张眉寿此时却无暇去安慰她的情绪,思忖着道:“若真如你所言,样貌相近到这般地步,未免过分巧合了——”
她又问及了田氏母亲的年纪。
田氏压下伤悲,细算了算,道:“母亲若还在世的话,今年应已有五十二岁了。”
张眉寿看向那画像,心中惊异感愈发重了。
“夏神医的妻子,也是这般年岁。”
也就是说,夏伯母与田氏的母亲不单样貌极为相似,或连年纪也是一致的。
“夏神医走失的那位女儿,今年应是三十五岁。”张眉寿看着田氏说道。
不怪她记得清楚,着实是夏伯父常在嘴边念叨着这些,尤其是犯病时。
田氏眼神震动。
三十五岁吗?
她……刚好也是三十五岁?
张眉寿从她的神态中得到了答案,此时心中突然起了一个大胆的猜测,遂向田氏试探地问道:“不知令堂是否患过眼疾?”

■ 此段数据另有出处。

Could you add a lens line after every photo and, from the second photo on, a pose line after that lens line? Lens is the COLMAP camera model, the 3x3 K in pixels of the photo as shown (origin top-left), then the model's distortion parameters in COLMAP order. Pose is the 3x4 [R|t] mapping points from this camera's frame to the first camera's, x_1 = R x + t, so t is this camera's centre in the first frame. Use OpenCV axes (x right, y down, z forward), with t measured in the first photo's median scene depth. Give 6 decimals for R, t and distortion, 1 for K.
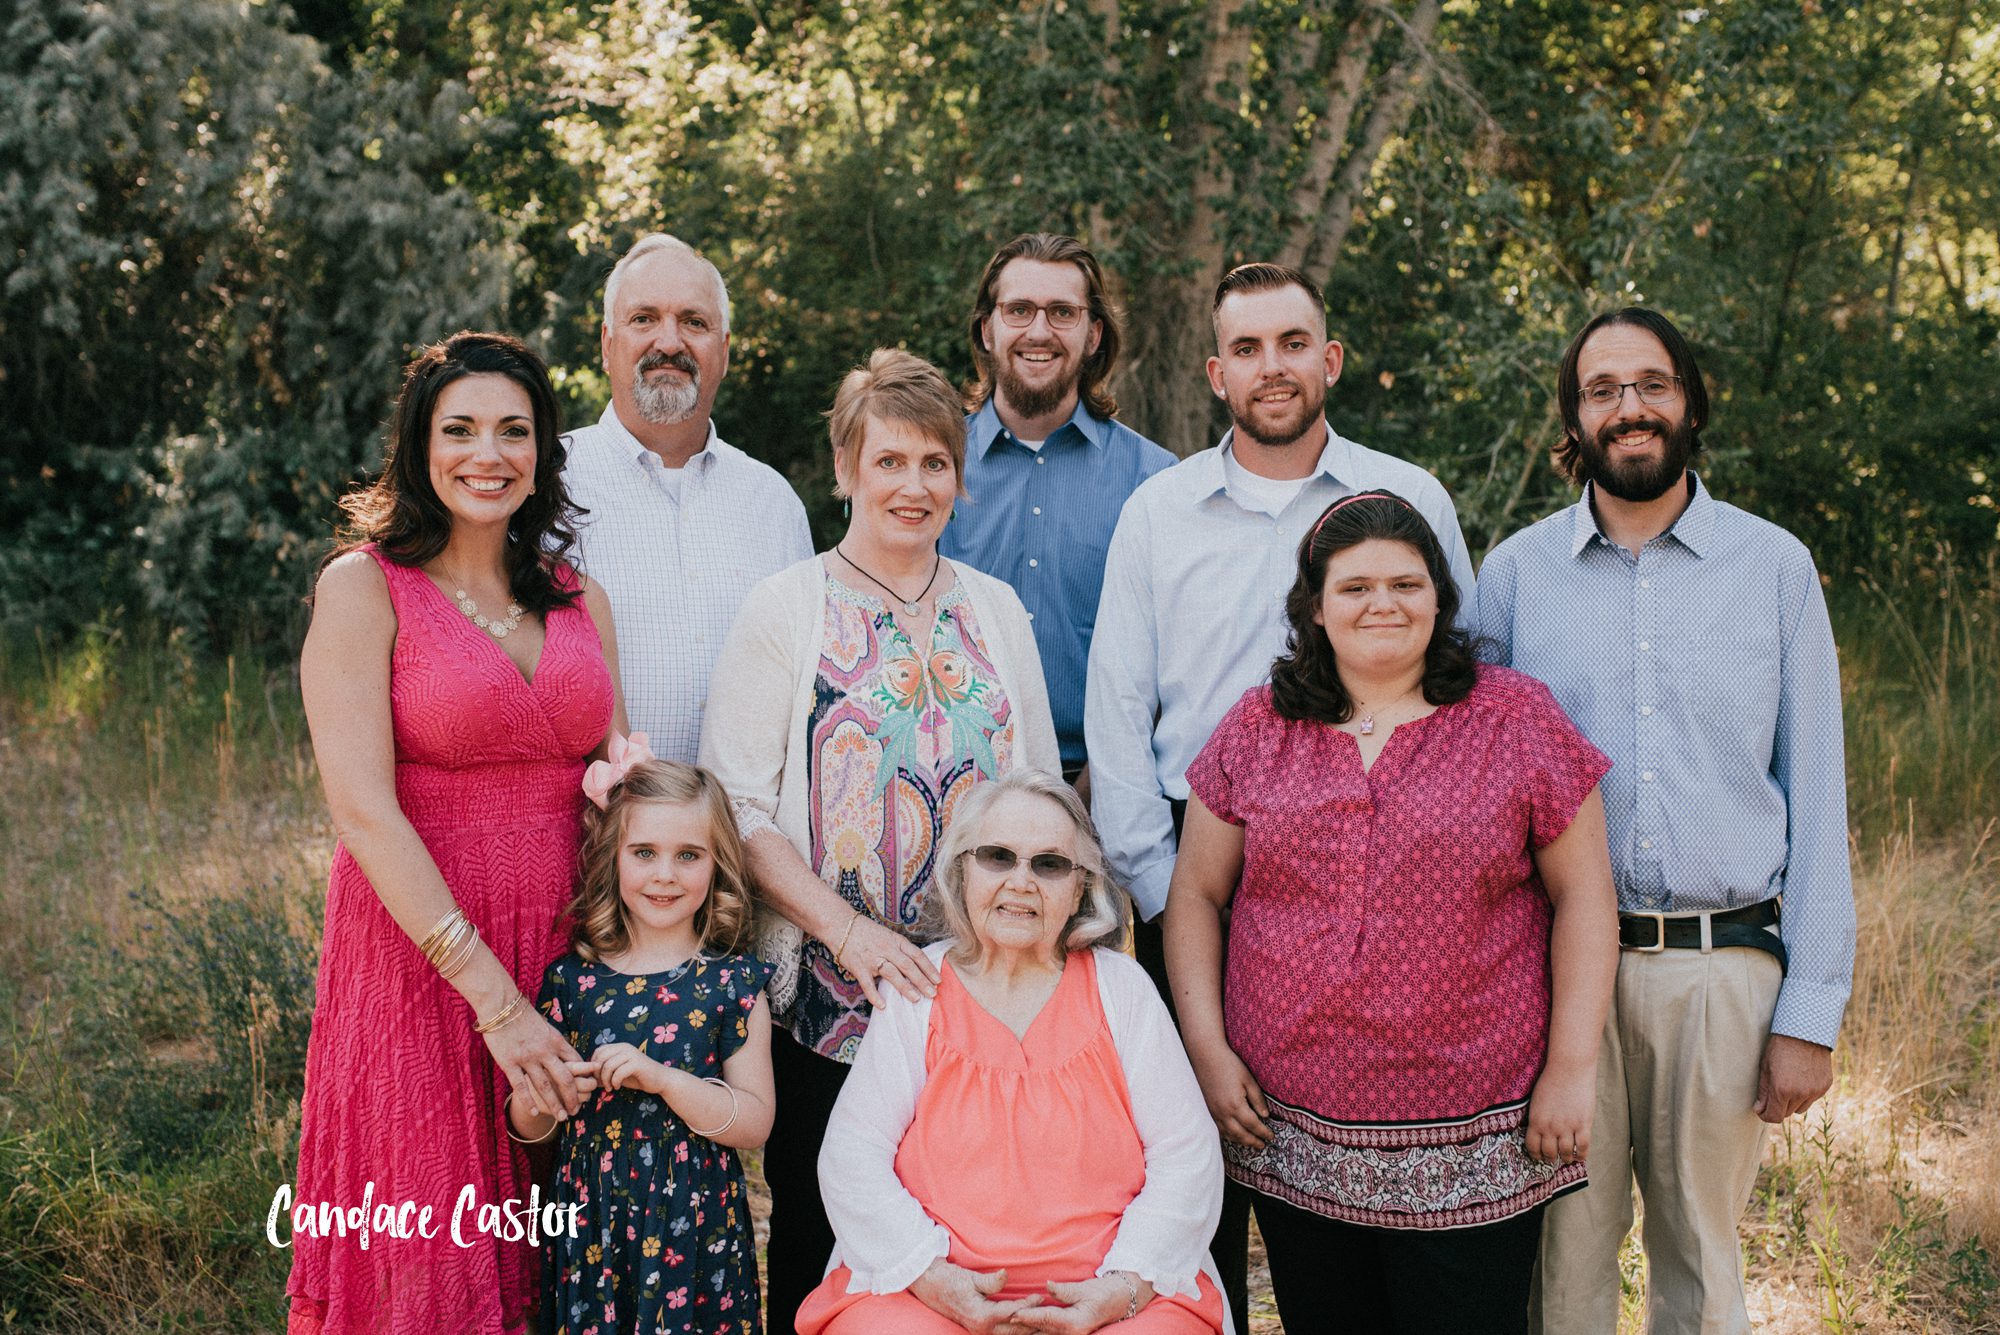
lens RADIAL K [[2149.4, 0, 1056.4], [0, 2149.4, 598.9], [0, 0, 1]] dist [-0.075736, 0.092024]
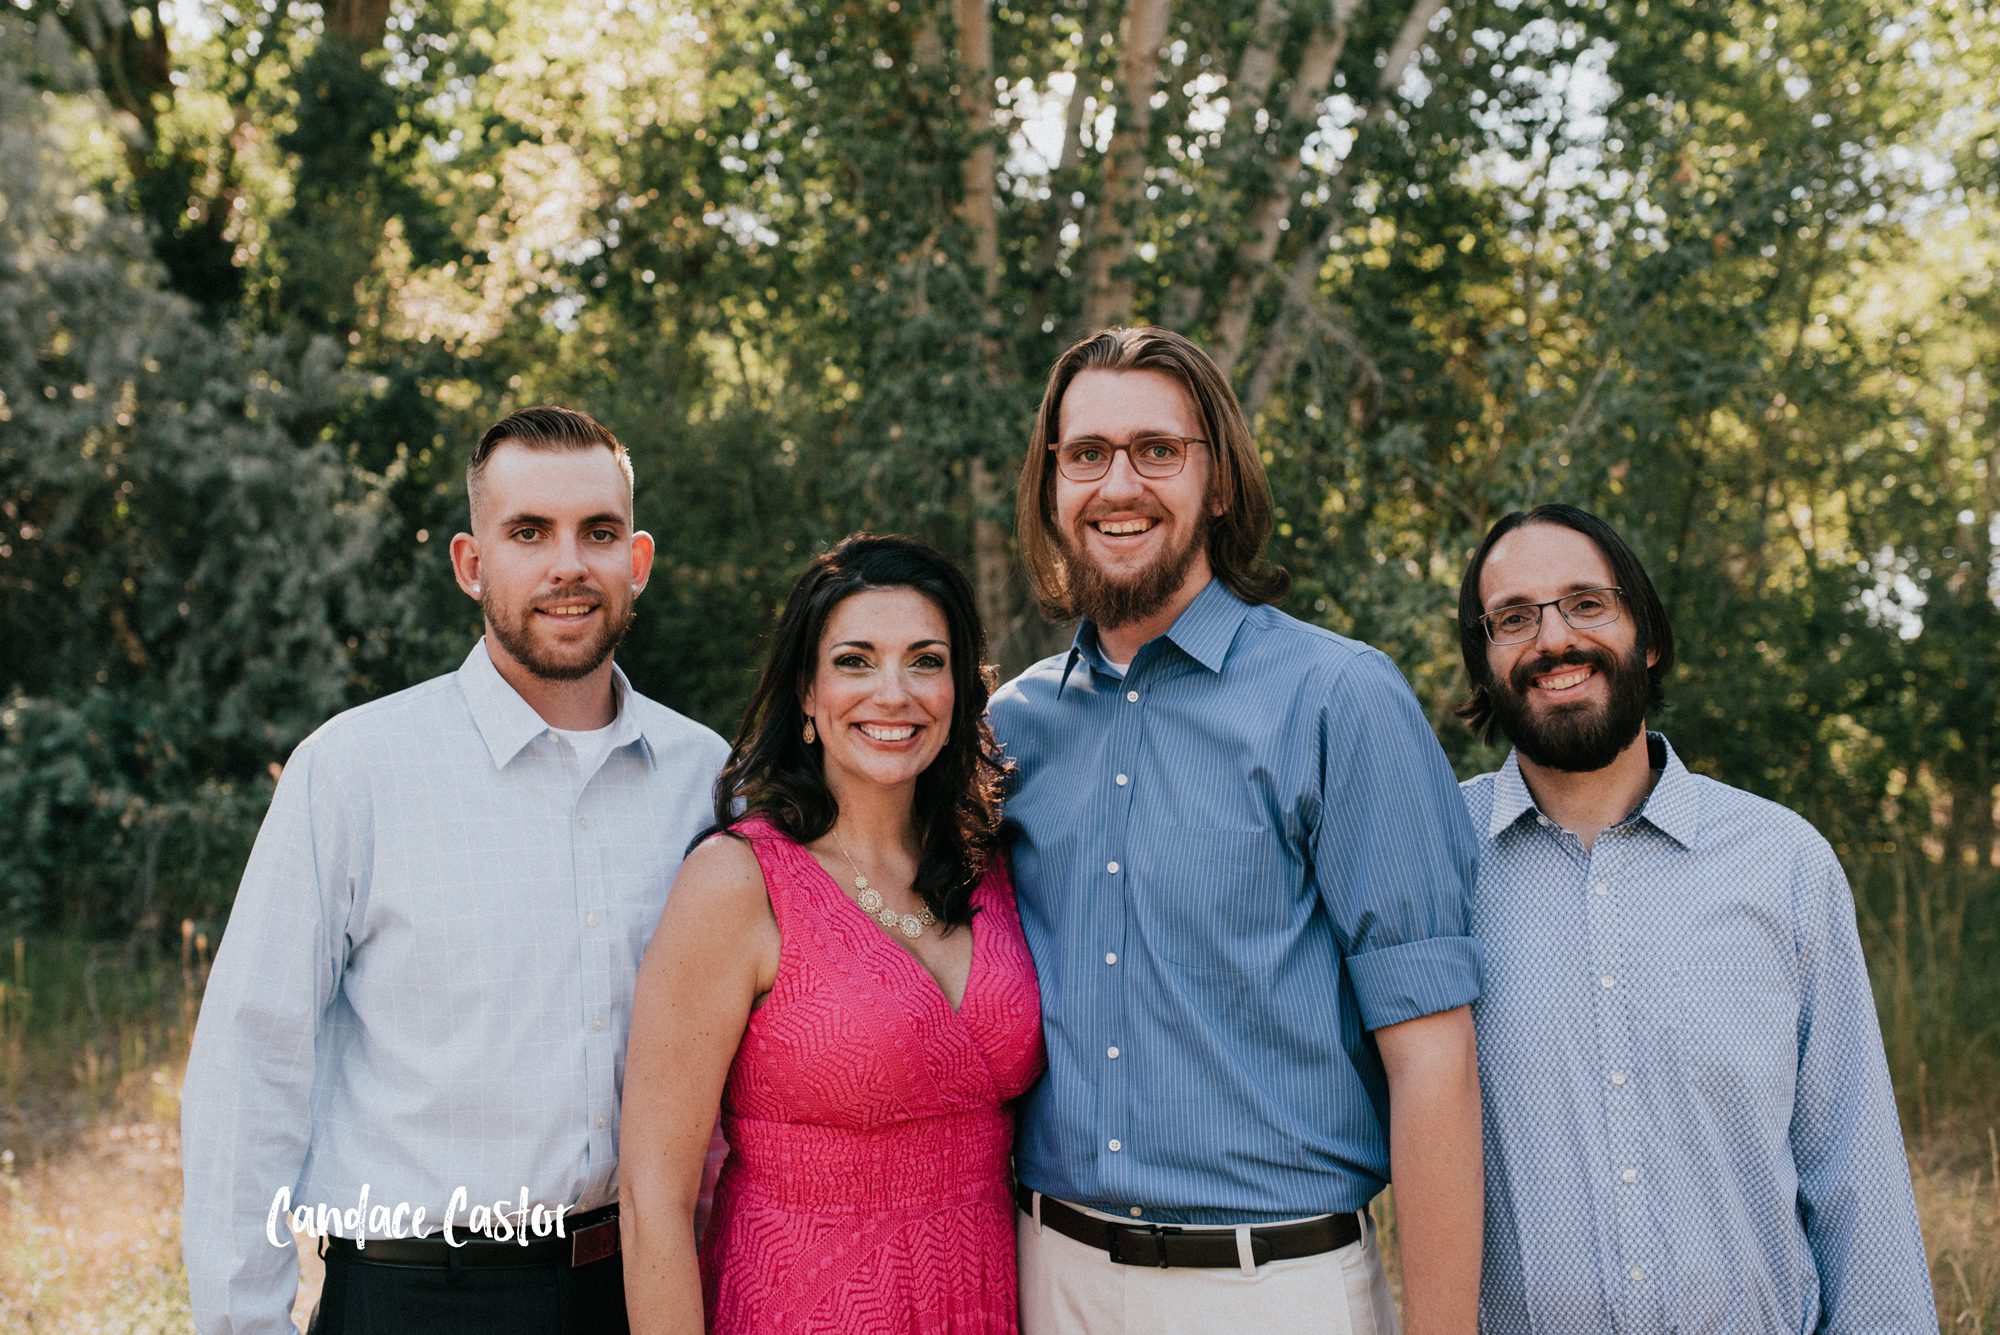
lens RADIAL K [[2053.7, 0, 993.5], [0, 2053.7, 648.7], [0, 0, 1]] dist [-0.088392, 0.134562]
pose [[0.999594, -0.004560, 0.028111, -0.000753], [0.007351, 0.994963, -0.099976, -0.003770], [-0.027514, 0.100142, 0.994593, 0.076442]]
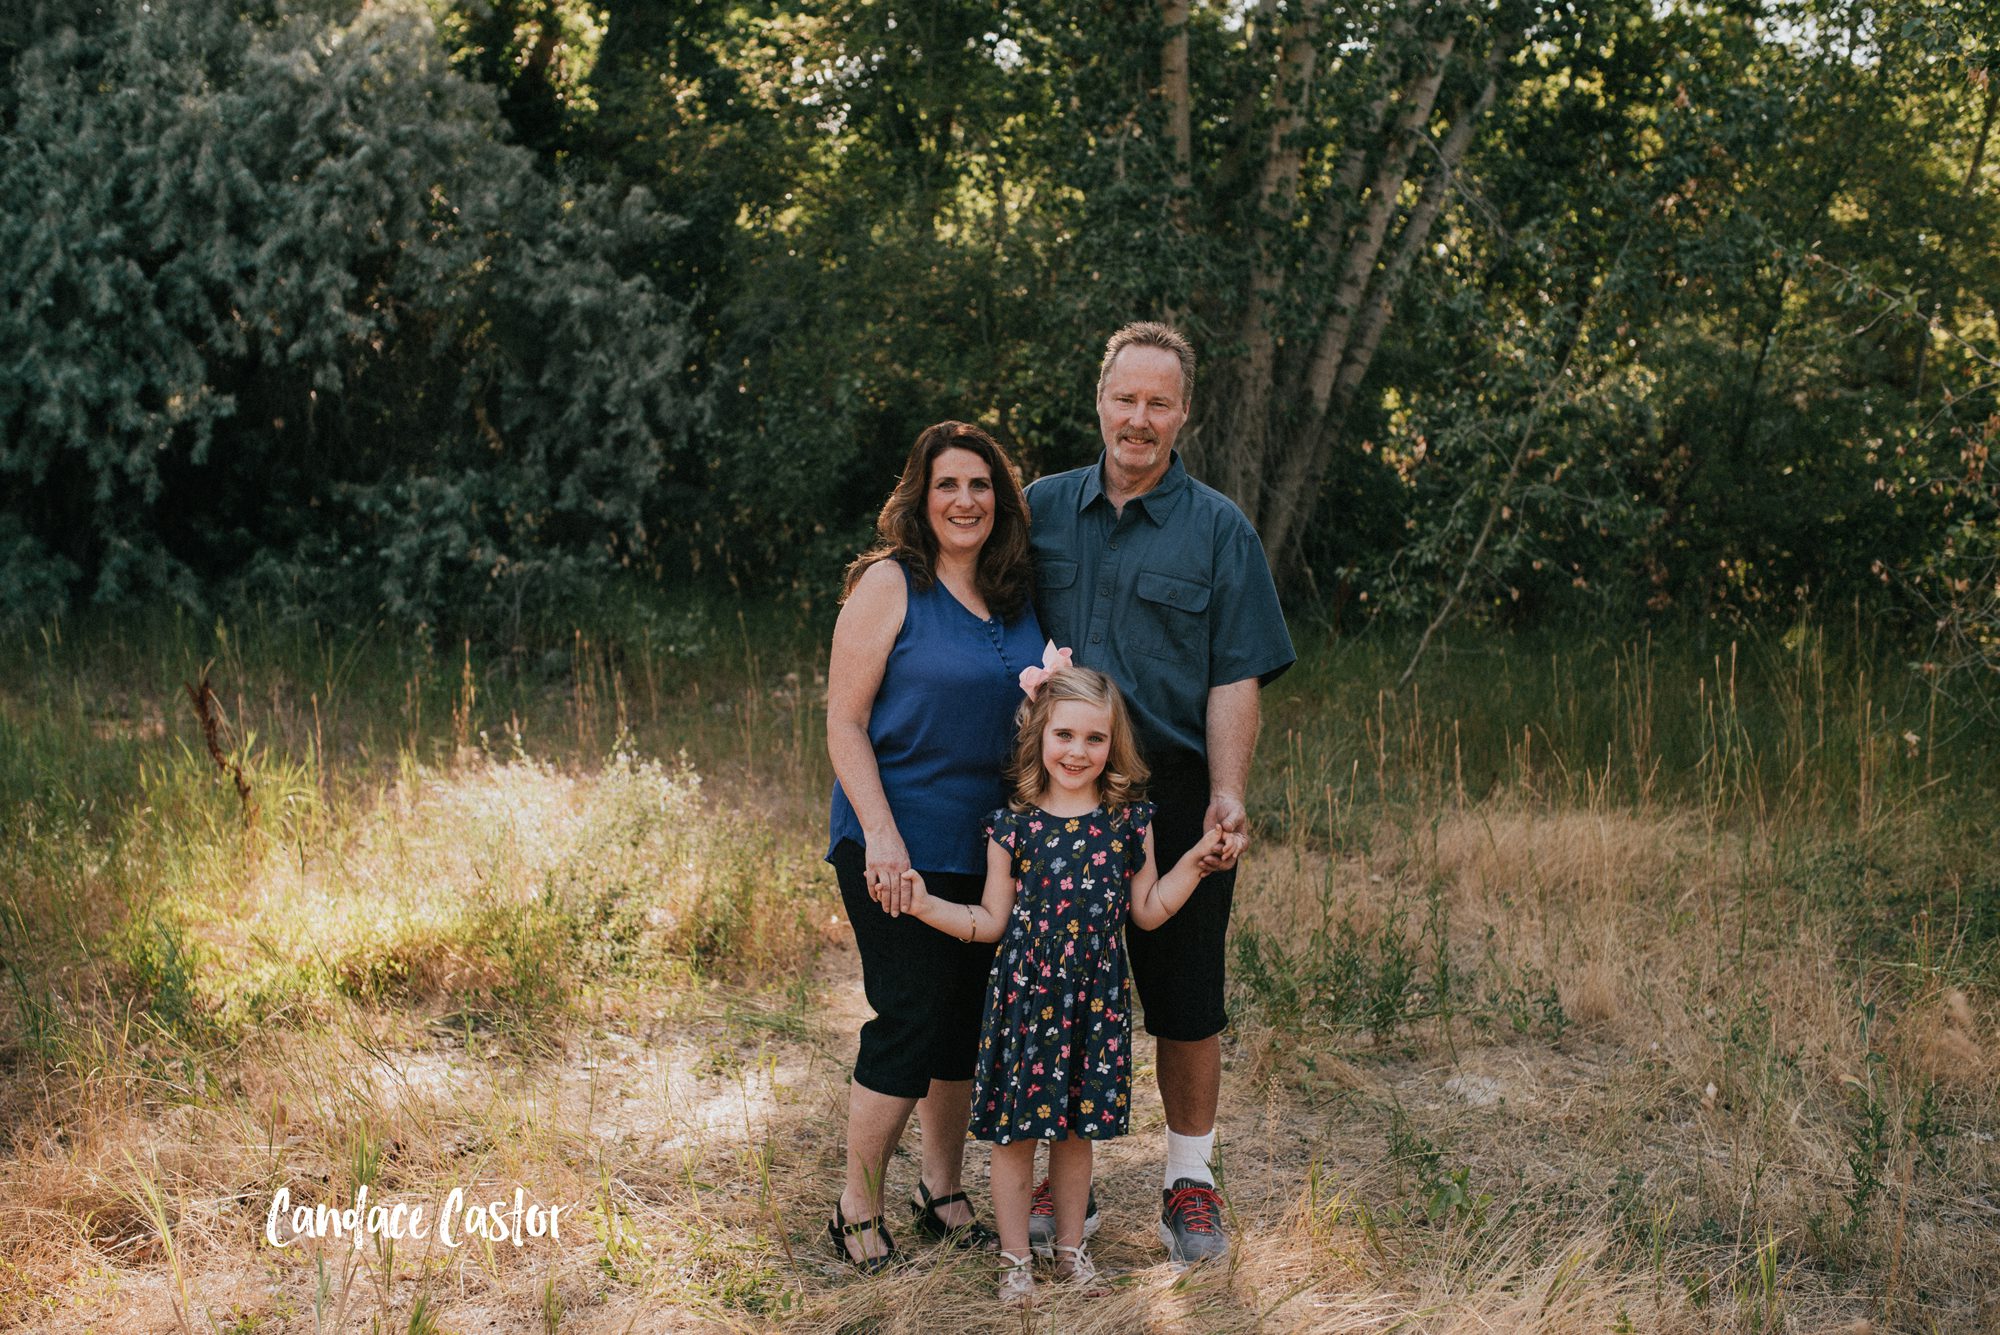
lens RADIAL K [[2024.0, 0, 1000.0], [0, 2024.0, 667.5], [0, 0, 1]] dist [-0.081177, 0.107436]
pose [[0.995535, 0.026274, -0.090659, 0.034000], [-0.025182, 0.999596, 0.013167, 0.010839], [0.090969, -0.010826, 0.995795, -0.131708]]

“不曾……”田氏此时倒是敏锐,忙地道:“绝不可能是同一人!我母亲自幼生活在湘西,直到南家出事,她都从不曾离开过湘西半步——”
而那位夏神医的来历她知道,说是苏州人士。
“更何况,阿舒只小了我一岁而已,可见是母亲刚生下我不久之后便又再次有了身孕的……所以定不会是同一人。”田氏讲道。
张眉寿适才打消了那个猜测。
仔细想想,夏伯父的父亲曾是苏州神医,总不至于分不清儿媳是病死还是假死。
所以,她脑子方才出现的那个夏伯母假死脱身,实则有着两重身份两名丈夫的猜测,确实也站不住脚。
她也无意冒犯,只是奇闻异事听多了,下意识地一猜而已。
“姑娘……莫非是疑心我是那位夏神医早年走失的女儿吗?”田氏眼神反复着,问道。
张眉寿点头。
“起先看到画像,觉得你二人样貌相似,便想着来印证印证。”
但田氏既说自己的母亲与画上之人长相近乎相同,那么田氏与画上之人有七分相似,似乎也就有了合理的解释了——田氏像自己的母亲,这没什么奇怪的。
只是,如此一来,更加无法解释的事情却出现了。